Je me relève en titubant et en perdant de plus en plus de sang. Je tente de faire quelques pas dans le noir, étourdie. Le sang coule par grosses gouttes de mon avant-bras ouvert. Ma peau est déchirée, l'entaille profonde. La nausée me retourne l'estomac quand soudain, de puissantes lumières artificielles s'allument au plafond, éclairant en blanc les couloirs sans fin.

Je regarde autour de moi, éblouie. Tout me paraît faux, irréel. Sauf cette douleur dans mon avant-bras et le goût métallique du sang dans ma bouche.

Je fais quelques pas vers l'endroit où a disparu Émeric, avant de découvrir un miroir. Un miroir de pied, flambant neuf. Il étincelle au milieu des murs blancs, et donne l'impression de m'attirer. Je m'approche de l'objet pour y observer mon reflet et, sans crier gare, je sursaute et hurle de toutes mes forces en y découvrant une fille couverte de sang. Ma voix est celle d'Emma, et dans la glace, ce sont aussi ses habits, son corps, ses cheveux. Ses yeux gris, son visage et surtout, son bras.

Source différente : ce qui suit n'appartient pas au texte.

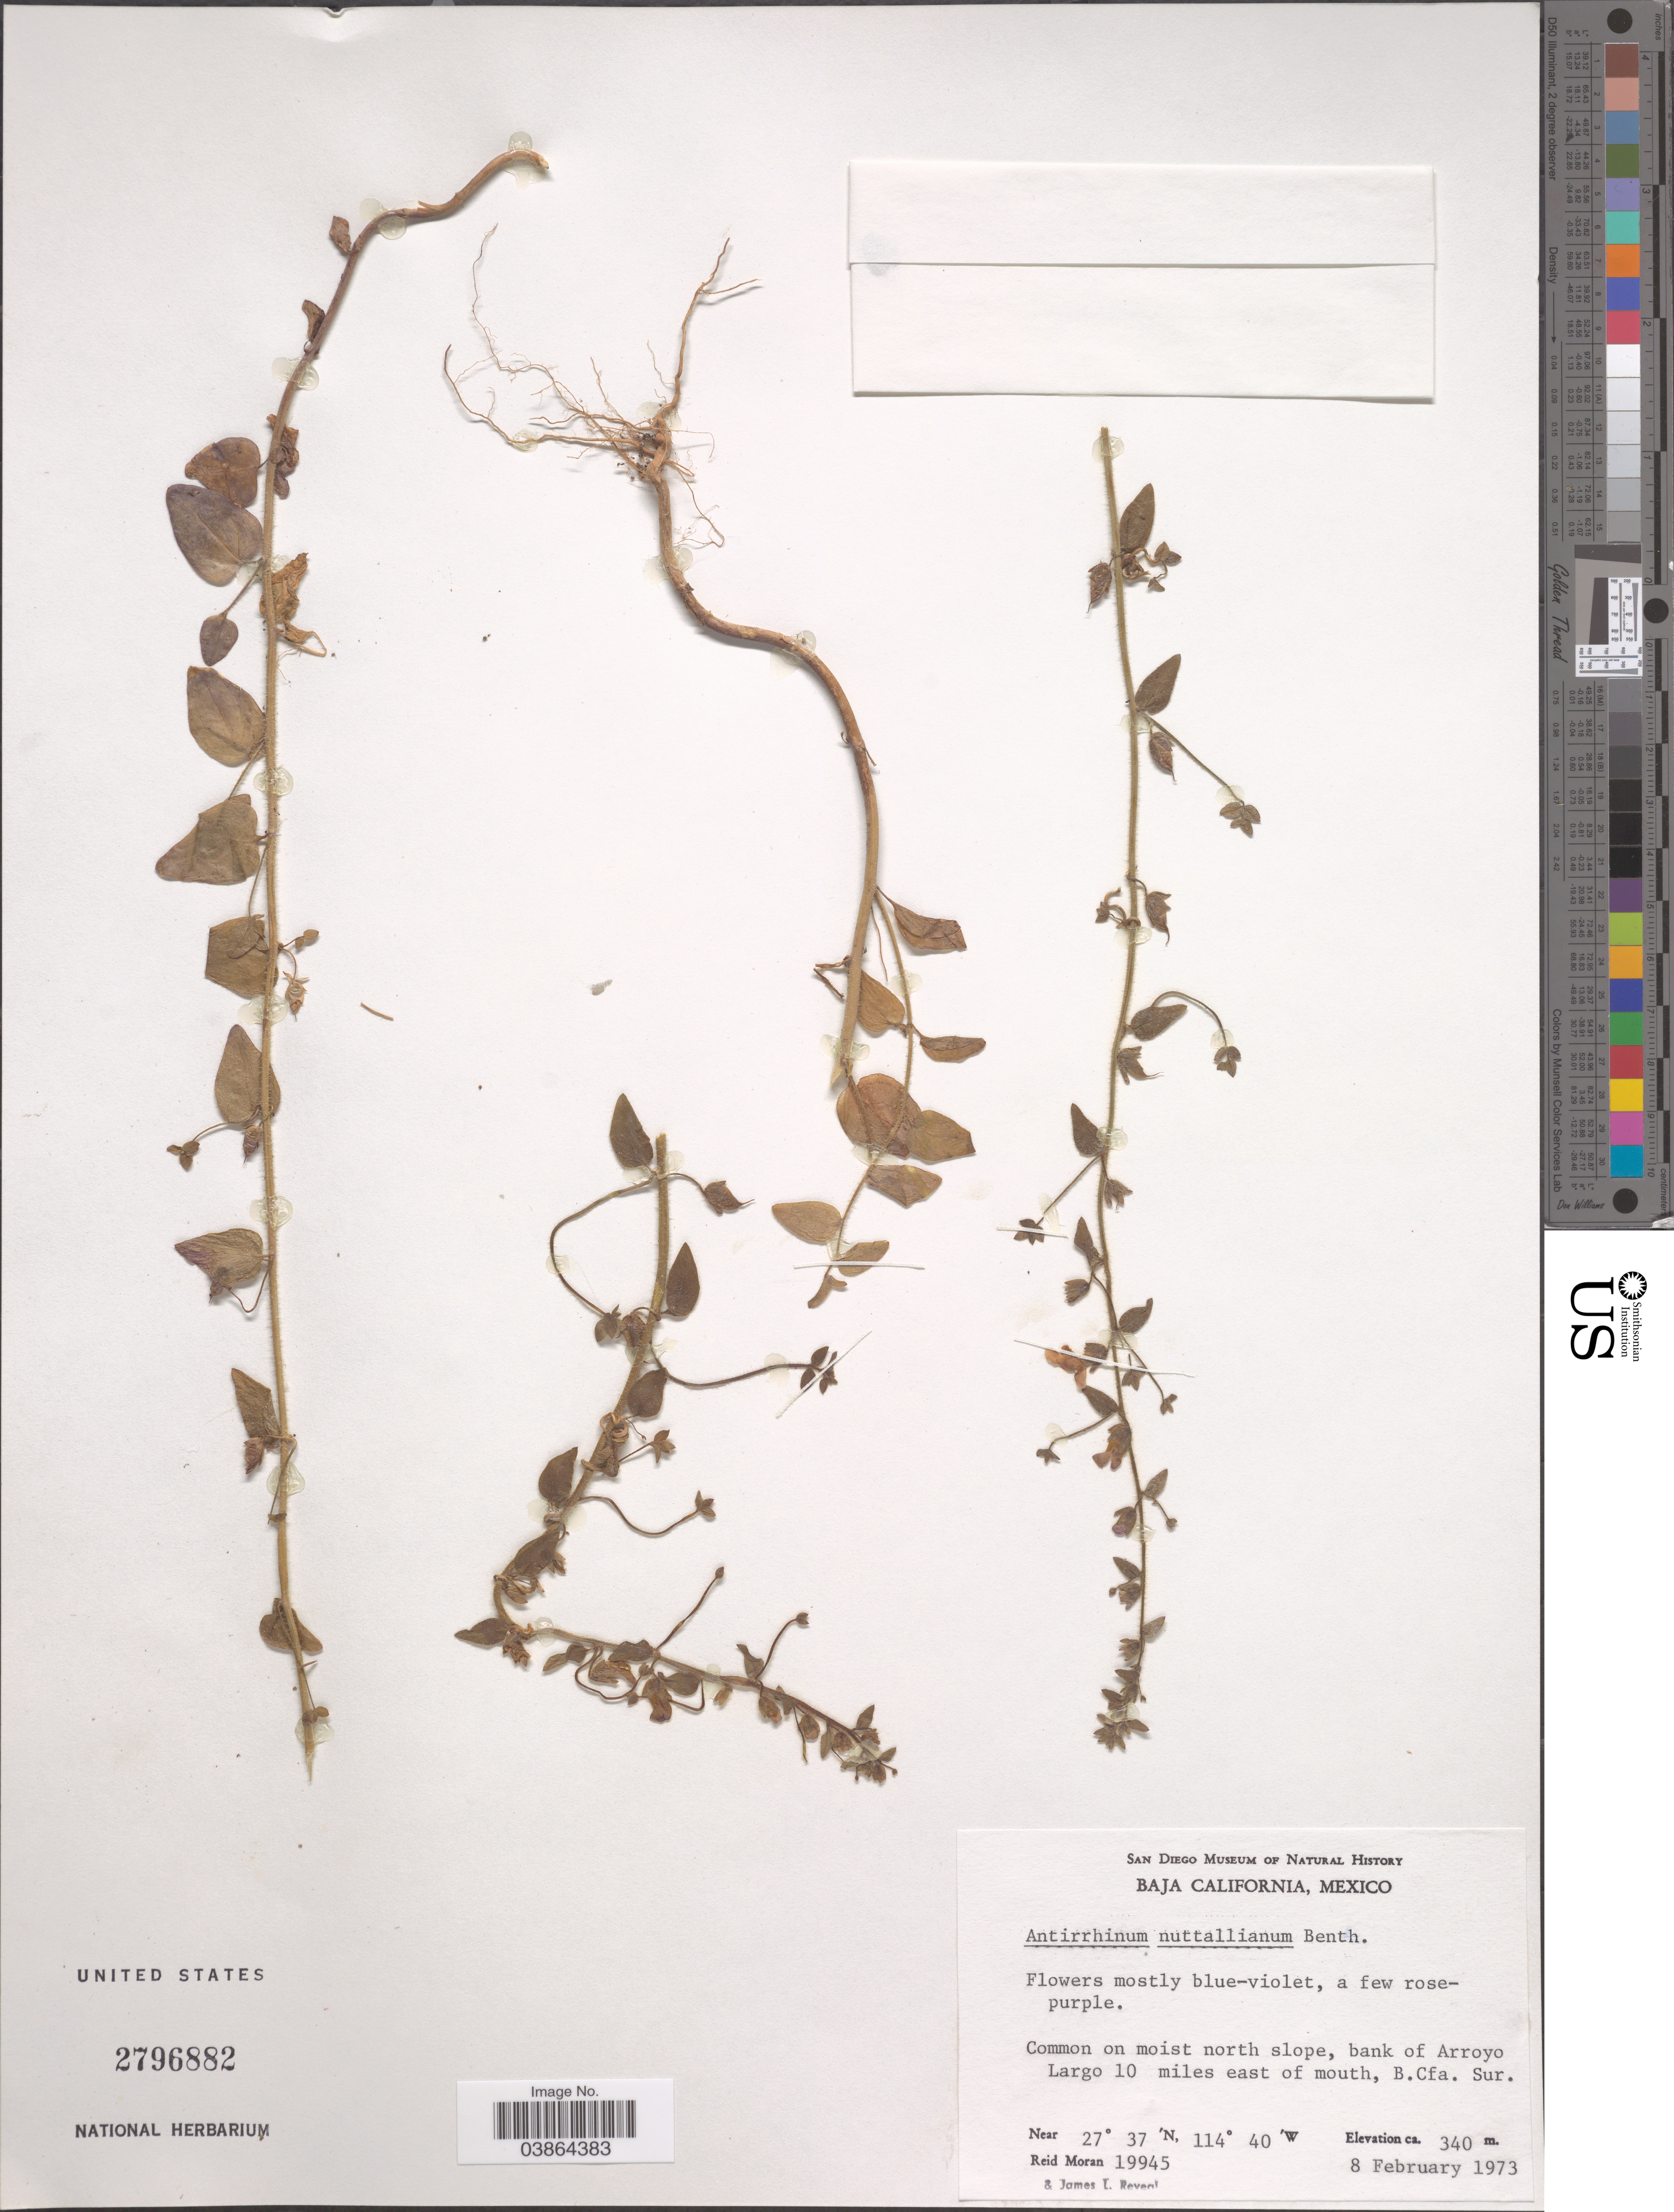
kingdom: Plantae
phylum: Tracheophyta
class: Magnoliopsida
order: Lamiales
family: Plantaginaceae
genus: Sairocarpus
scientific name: Sairocarpus nuttallianus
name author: (Benth.) D.A. Sutton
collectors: R. Moran & J. L. Reveal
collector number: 19945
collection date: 1973-02-08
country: Mexico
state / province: Baja California Sur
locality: On moist north slope, bank of Arroyo Largo 10 miles east of mouth, B.Cfa. Sur.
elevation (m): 340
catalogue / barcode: US 2796882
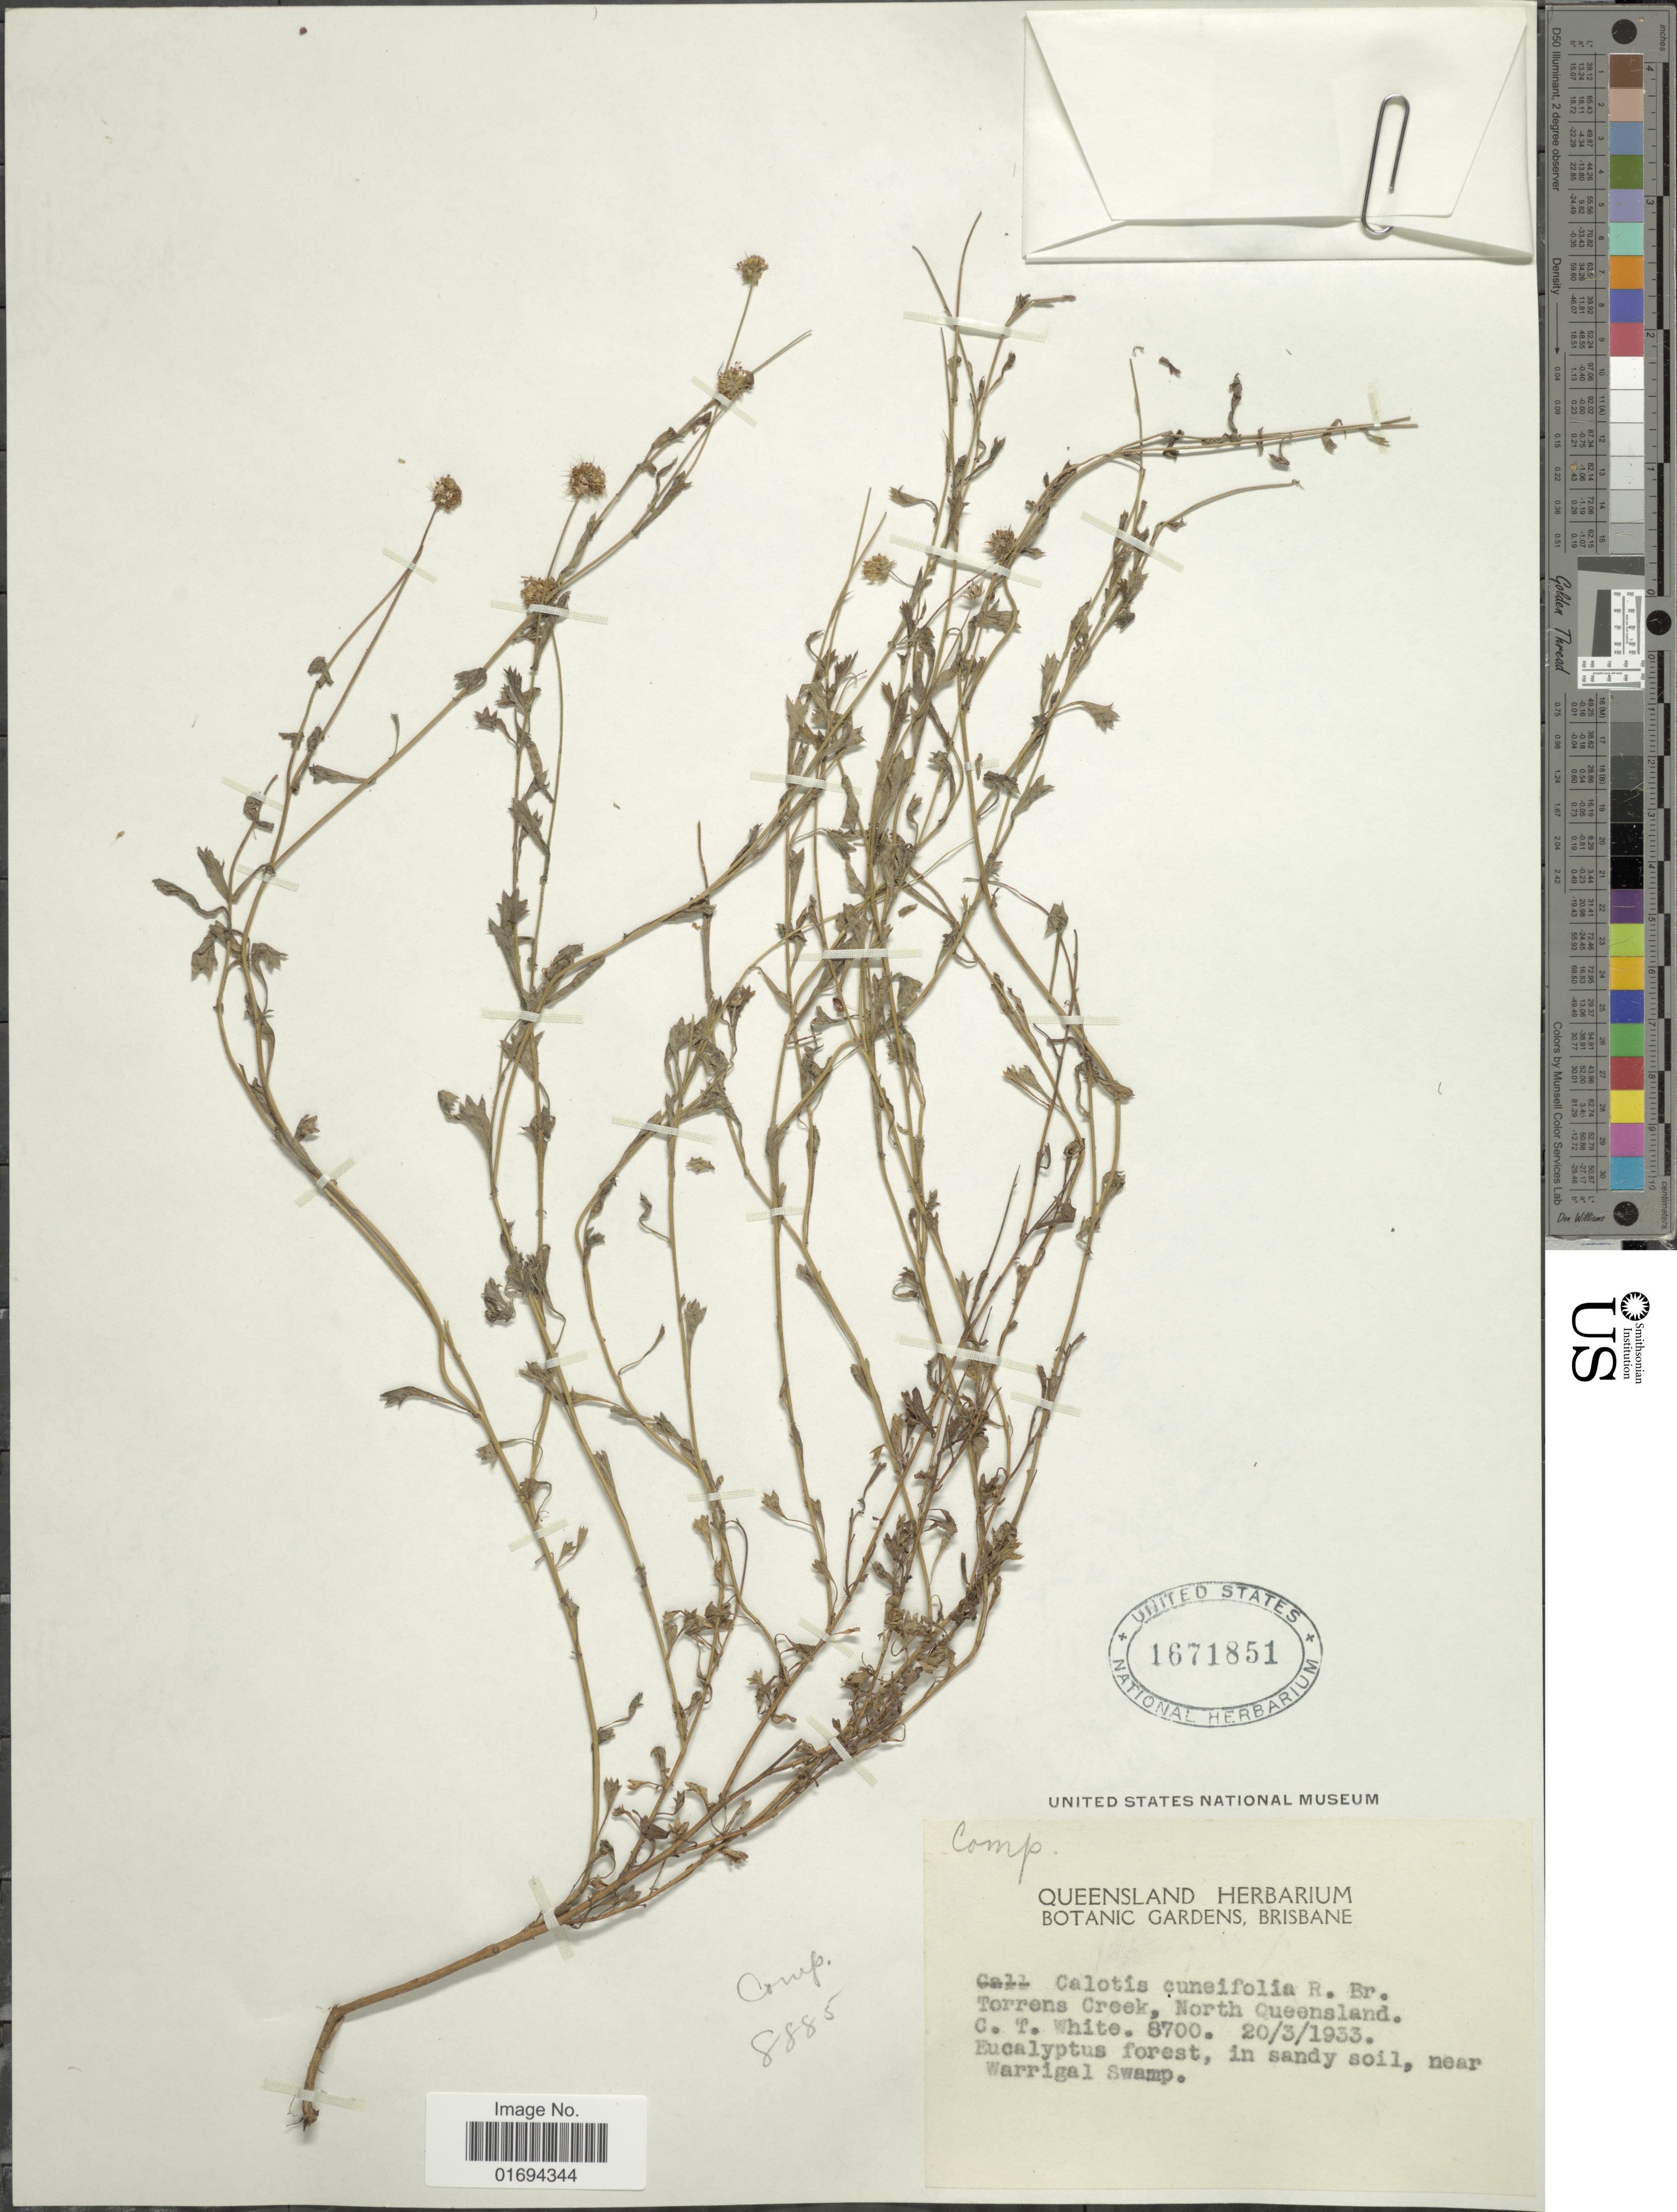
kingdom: Plantae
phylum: Tracheophyta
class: Magnoliopsida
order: Asterales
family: Asteraceae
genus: Calotis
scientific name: Calotis cuneifolia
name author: R. Br.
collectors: C. T. White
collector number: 8700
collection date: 1933-03-20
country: Australia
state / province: Queensland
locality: Torrens Creek, North Queensland, near Warrigal Swamp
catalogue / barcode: US 1671851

Sa peau pâle tâchée de sang. Sa chair à vif.

Je porte mon regard sur mes mains, près de mon tee-shirt imbibé de liquide rouge, et découvre avec horreur que ce sont aussi les siennes. Ce sont ses ongles rongés, ses petites peaux arrachées.

En sentant mon cœur tambouriner dans mes tempes et des sueurs froides me parcourir le dos, je me remets à fixer le reflet dans le miroir. C'est Emma, qui est en sang, l'avant-bras ouvert et les joues mouillées de larmes.

Au loin dans le reflet, j'aperçois une silhouette arriver à grands pas vers elle, et un sentiment d'angoisse intense se déferle dans tout mon corps. Mes jambes tremblent, ma gorge me brûle.


Je me réveille en sursaut et en pleurs. Complètement désorientée et dans l'obscurité, je tâte mon visage et mon bras de mes mains tremblantes. Je caresse un moment mon avant-bras gauche pour m'assurer que cette plaie infectée et dégoulinante de sang n'était que le fruit de mon imagination. Ma peau est intacte, parfaitement lisse, sans la moindre trace d'égratignure.

J'ai chaud, trop chaud. J'additionne les bouffées de chaleur et l'angoisse pendant quelques minutes avant de trouver le courage de me lever. Les jambes flagellantes, je me dirige vers la salle de bain.

Je suis immensément soulagée de me découvrir dans le reflet du miroir. C'est bien moi : mes yeux verts, mes cheveux châtains et épais, mes tâches de rousseur. Mon nez fin ressemble beaucoup à celui de ma sœur mais je reconnais le mien au minuscule grain de beauté qui se cache derrière ma narine droite.

J'ouvre le robinet et le bruit du jet d'eau contre la paroi en céramique m'apaise. Je positionne longtemps mes mains sous l'eau froide avant de les porter à mon visage. Les mains mouillées, je touche mes joues et mon front transpirants pour me rafraîchir. Mon cauchemar m'a fait prendre un sacré coup de chaud : ma peau est brûlante.

Je réussis à faire baisser ma température et pars me recoucher. J'essaie de me rassurer en me répétant que ce n'est qu'un cauchemar insignifiant, mais ce raisonnement sonne faux. Je me rendors tout de même assez rapidement et finis ma nuit sans l'ombre d'un mauvais rêve.